## PROBLEM STATEMENT
The entries shown below are to be printed in full, unaltered.

## PROVIDED DATA
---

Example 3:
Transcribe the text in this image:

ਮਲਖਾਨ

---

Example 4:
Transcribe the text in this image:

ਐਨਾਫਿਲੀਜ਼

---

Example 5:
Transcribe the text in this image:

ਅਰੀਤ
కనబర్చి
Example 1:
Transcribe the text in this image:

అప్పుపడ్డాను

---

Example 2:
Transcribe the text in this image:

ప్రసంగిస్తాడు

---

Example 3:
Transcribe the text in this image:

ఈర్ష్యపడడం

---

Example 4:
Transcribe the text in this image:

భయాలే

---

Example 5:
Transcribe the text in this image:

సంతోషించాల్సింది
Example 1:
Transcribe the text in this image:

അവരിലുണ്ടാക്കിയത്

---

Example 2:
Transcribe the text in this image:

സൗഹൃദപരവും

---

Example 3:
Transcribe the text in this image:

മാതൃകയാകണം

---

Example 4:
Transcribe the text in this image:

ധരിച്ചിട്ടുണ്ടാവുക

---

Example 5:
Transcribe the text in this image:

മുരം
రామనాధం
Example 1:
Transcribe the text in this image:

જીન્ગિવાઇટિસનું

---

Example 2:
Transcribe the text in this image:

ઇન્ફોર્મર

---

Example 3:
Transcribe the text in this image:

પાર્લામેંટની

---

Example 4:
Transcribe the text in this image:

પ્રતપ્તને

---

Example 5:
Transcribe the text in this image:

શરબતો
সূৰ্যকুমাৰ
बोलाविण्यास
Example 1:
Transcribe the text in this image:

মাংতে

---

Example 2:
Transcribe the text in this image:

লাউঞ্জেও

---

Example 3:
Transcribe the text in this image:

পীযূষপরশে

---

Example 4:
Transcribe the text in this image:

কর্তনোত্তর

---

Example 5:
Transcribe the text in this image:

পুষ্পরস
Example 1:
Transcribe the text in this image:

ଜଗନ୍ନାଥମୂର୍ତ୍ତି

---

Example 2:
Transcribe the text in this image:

## REPLY
---

Example 3:
Transcribe the text in this image:

ਮਲਖਾਨ

---

Example 4:
Transcribe the text in this image:

ਐਨਾਫਿਲੀਜ਼

---

Example 5:
Transcribe the text in this image:

ਅਰੀਤ
కనబర్చి
Example 1:
Transcribe the text in this image:

అప్పుపడ్డాను

---

Example 2:
Transcribe the text in this image:

ప్రసంగిస్తాడు

---

Example 3:
Transcribe the text in this image:

ఈర్ష్యపడడం

---

Example 4:
Transcribe the text in this image:

భయాలే

---

Example 5:
Transcribe the text in this image:

సంతోషించాల్సింది
Example 1:
Transcribe the text in this image:

അവരിലുണ്ടാക്കിയത്

---

Example 2:
Transcribe the text in this image:

സൗഹൃദപരവും

---

Example 3:
Transcribe the text in this image:

മാതൃകയാകണം

---

Example 4:
Transcribe the text in this image:

ധരിച്ചിട്ടുണ്ടാവുക

---

Example 5:
Transcribe the text in this image:

മുരം
రామనాధం
Example 1:
Transcribe the text in this image:

જીન્ગિવાઇટિસનું

---

Example 2:
Transcribe the text in this image:

ઇન્ફોર્મર

---

Example 3:
Transcribe the text in this image:

પાર્લામેંટની

---

Example 4:
Transcribe the text in this image:

પ્રતપ્તને

---

Example 5:
Transcribe the text in this image:

શરબતો
সূৰ্যকুমাৰ
बोलाविण्यास
Example 1:
Transcribe the text in this image:

মাংতে

---

Example 2:
Transcribe the text in this image:

লাউঞ্জেও

---

Example 3:
Transcribe the text in this image:

পীযূষপরশে

---

Example 4:
Transcribe the text in this image:

কর্তনোত্তর

---

Example 5:
Transcribe the text in this image:

পুষ্পরস
Example 1:
Transcribe the text in this image:

ଜଗନ୍ନାଥମୂର୍ତ୍ତି

---

Example 2:
Transcribe the text in this image:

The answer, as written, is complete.